Global modelling of glaciers and their impact on downstream water availability
Studies of the global glacier contribution to sea-level rise assume that glacier melt water directly ends up in the world’s oceans. They do not account for any delay in the transfer of melt water from the glaciated mountains to the ocean. Global hydrological models consider terrestrial freshwater in detail to assess water availability but generally simulate glacier processes in a simple way. The aim of this project is to improve the representation of glaciers in the global hydrological model PCR-GLOBWB. This will be done by implementing less simplified expressions for the processes determining the energy and mass exchange between the atmosphere and the glacier surface in PCR-GLOBWB. In addition, the dynamic response of glaciers to climatic changes will be included, which is not yet common practice in global glacier studies. Once built into PCR-GLOBWB and validated against globally observed mass balances and velocities, the combined model will be used to simulate changes in glacier volume over the period 1850-2100 and to analyse the consequences for downstream water availability. Other subprojects will also provide additional functionalities to PCR-GLOBWB (e.g. human impacts on the water system, biogeochemical cycles). The effects of these processes on the hydrological cycle will first be assessed individually, after which feedbacks in the system will be studied with a fully integrated version of PCR-GLOBWB.
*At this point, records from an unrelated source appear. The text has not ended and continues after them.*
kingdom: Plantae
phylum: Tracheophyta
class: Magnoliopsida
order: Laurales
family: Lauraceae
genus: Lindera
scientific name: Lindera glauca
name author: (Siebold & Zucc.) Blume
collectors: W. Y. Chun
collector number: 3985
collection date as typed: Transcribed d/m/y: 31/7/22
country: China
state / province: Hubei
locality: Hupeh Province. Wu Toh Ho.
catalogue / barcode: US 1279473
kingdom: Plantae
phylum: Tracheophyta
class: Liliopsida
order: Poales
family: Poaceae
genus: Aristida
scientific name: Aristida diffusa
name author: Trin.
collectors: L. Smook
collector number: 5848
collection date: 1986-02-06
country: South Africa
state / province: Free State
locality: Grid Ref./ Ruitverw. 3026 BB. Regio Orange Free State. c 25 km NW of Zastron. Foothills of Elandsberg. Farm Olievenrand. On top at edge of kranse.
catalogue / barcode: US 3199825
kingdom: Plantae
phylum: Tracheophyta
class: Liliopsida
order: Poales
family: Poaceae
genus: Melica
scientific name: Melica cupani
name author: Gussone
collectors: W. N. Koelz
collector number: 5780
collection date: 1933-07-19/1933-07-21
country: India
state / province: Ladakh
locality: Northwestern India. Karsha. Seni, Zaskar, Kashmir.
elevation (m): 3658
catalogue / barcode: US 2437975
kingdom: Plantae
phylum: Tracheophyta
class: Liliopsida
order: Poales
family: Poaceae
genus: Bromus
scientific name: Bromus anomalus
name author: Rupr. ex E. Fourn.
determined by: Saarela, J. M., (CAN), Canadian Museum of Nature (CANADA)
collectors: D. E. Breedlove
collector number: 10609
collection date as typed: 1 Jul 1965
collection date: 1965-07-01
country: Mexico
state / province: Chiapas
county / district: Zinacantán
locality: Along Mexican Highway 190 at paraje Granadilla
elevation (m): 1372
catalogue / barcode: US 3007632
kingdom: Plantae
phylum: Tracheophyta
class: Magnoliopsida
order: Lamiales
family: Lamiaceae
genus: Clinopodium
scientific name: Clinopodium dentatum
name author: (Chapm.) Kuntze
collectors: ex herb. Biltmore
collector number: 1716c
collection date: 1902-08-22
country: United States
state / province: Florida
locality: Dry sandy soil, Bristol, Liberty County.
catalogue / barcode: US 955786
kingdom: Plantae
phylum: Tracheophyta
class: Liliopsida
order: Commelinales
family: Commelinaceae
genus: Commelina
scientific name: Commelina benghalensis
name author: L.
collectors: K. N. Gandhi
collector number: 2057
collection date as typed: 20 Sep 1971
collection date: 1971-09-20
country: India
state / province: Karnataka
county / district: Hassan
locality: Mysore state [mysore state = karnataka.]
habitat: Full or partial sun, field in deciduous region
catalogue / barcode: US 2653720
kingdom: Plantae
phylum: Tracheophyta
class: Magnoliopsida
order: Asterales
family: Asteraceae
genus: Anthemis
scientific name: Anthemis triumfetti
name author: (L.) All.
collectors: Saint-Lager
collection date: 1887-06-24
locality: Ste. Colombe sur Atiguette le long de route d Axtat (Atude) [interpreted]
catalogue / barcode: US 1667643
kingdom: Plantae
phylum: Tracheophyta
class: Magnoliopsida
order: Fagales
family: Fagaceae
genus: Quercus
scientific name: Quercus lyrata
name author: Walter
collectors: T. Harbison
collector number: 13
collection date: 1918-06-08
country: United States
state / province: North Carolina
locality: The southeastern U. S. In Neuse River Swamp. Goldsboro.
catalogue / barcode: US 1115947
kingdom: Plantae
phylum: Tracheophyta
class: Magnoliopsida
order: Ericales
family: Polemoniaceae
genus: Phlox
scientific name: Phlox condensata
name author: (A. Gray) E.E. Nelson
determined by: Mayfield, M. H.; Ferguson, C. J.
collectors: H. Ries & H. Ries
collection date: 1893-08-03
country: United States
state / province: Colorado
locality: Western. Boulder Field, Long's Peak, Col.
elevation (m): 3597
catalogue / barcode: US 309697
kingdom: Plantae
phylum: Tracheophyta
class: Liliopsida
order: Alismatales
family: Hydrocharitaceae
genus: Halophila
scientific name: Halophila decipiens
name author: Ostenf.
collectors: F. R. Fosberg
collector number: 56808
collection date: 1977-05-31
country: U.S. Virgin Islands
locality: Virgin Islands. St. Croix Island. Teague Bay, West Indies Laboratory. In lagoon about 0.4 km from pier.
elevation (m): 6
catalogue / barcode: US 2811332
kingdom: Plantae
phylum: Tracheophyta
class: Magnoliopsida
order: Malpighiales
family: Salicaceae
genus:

I have always been interested in nature, especially in the natural forces that move the solid earth, water and air. I therefore chose to study Meteorology and Physical Oceanography at Utrecht University. During my studies, I developed a particular interest in glaciers and their interaction with the atmosphere. Both my MSc thesis project and my PhD project at Utrecht University focussed on the response of the ice cap Hardangerjøkulen in southern Norway to climatic changes. I did fieldwork on this ice cap several times in winter and summer to collect data for the model calibration, which was a great experience. I obtained my PhD degree in 2009, after which I started as a postdoc in the EU-funded ice2sea project. In this project, researchers at many European institutes worked together to obtain a new estimate for the future contribution of continental ice to sea-level rise. Within ice2sea, I was involved in determining the future global volume change of glaciers (as opposed to the ice sheets). Several aspects of this global approach remain to be refined, which will be my focus in the coming years. When I am not working, I enjoy outdoor activities like cycling and gardening and indoor activities such as baking and handcrafting.